> **Task brief**
Your response should contain exactly the lines running from the one with "8: (737, 371)" to the end of the data below, both included, and no pictures.

(Stored data)
Start of Block

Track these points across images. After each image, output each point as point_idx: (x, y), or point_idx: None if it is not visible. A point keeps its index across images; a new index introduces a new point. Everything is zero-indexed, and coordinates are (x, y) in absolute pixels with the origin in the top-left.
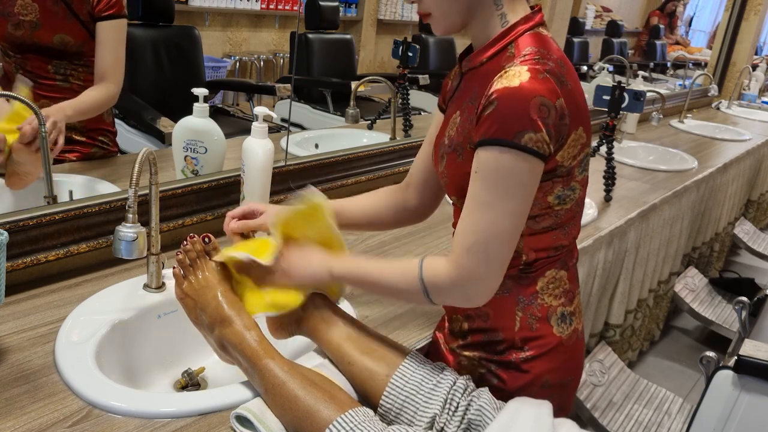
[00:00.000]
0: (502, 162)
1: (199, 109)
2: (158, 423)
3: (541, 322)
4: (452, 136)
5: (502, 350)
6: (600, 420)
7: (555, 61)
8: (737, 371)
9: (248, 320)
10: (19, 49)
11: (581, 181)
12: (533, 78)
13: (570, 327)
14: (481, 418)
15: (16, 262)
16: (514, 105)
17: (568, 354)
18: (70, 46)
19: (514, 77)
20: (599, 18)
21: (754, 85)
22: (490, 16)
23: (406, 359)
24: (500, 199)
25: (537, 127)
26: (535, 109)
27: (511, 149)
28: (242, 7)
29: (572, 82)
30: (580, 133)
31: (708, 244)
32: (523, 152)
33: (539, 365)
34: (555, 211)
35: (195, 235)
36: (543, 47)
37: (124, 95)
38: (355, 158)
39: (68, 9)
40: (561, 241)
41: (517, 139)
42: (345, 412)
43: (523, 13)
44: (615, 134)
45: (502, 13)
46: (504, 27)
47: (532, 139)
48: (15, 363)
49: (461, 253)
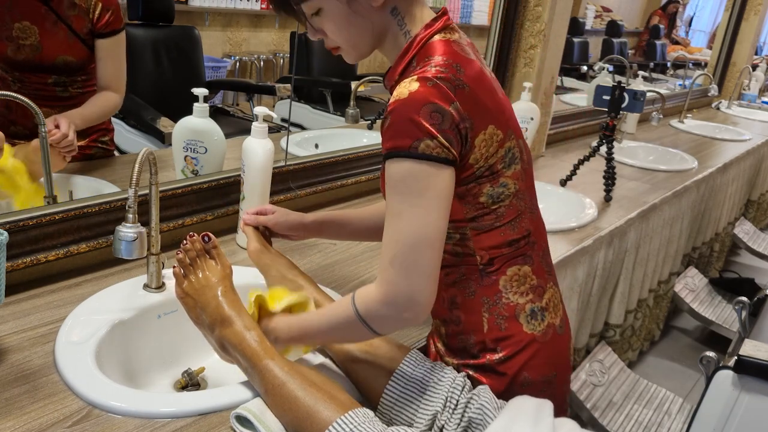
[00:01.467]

End of Block

> **Written reply**
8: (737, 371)
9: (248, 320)
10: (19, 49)
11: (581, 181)
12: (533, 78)
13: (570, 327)
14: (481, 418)
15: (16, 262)
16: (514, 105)
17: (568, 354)
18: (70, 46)
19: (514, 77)
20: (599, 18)
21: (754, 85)
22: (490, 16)
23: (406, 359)
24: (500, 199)
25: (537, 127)
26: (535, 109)
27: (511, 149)
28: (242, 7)
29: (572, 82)
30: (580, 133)
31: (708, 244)
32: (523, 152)
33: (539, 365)
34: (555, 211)
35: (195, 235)
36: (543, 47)
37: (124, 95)
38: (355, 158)
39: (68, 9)
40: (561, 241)
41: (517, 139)
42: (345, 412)
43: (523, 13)
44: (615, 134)
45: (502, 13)
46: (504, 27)
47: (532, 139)
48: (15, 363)
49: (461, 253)
[00:01.467]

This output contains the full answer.